Application layer attack – An assault occurring on OSI layer 7. Its goal is to bring down a server by exhausting its processing resources (e.g., CPU or RAM) with a high number of requests. It’s measured in requests per second (RPS)—the number of processing tasks initiated per second. Such attacks are executed by DDoS bots able to establish a TCP handshake to interact with a targeted application.
Botnet – A cluster of compromised, malware-infected devices remotely controlled by an offender. Device owners are unaware of their system participation.
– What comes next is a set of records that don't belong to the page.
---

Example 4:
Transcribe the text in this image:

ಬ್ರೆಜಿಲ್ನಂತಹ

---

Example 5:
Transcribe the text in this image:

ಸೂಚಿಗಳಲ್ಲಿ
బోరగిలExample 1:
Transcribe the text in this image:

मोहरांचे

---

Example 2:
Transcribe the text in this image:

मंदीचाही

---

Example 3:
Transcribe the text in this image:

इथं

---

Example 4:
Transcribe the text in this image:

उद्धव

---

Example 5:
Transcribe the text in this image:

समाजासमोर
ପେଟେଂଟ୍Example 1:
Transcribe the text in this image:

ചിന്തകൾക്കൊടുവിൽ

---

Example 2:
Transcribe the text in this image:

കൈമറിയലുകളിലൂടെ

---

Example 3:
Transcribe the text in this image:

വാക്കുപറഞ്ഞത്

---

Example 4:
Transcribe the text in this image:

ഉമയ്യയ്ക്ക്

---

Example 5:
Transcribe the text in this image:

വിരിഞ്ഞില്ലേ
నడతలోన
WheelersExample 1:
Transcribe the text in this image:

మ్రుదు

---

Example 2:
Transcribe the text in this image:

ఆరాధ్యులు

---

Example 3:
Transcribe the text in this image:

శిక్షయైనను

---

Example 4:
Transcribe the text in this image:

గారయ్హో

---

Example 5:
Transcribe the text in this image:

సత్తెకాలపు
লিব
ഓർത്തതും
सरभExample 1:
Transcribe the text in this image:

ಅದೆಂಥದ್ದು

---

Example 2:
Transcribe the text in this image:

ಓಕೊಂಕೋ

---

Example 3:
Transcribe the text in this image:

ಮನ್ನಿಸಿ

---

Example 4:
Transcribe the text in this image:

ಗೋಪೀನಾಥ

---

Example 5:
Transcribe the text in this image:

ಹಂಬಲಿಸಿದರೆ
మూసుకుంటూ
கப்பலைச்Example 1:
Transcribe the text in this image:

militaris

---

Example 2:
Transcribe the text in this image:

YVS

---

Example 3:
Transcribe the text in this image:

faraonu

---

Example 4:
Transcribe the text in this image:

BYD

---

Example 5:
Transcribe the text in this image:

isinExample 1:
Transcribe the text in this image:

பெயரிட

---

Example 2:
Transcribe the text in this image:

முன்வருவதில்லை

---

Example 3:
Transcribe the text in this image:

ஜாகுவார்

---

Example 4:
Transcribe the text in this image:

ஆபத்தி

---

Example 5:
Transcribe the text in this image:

DDoS bot – A malicious software application (script) used by a perpetrator. So-called bad bots only come into play in application layer attacks, where a TCP connection is established. They typically masquerade as browsers (human visitors) or legitimate bots (e.g., search engine crawlers) to bypass security solutions
Payload – In the context of this study, a payload is a packet type used in a network layer assault. It’s fabricated by an attack script and can often be altered on the fly. In many cases, multiple payload types are used simultaneously during the course of a single event.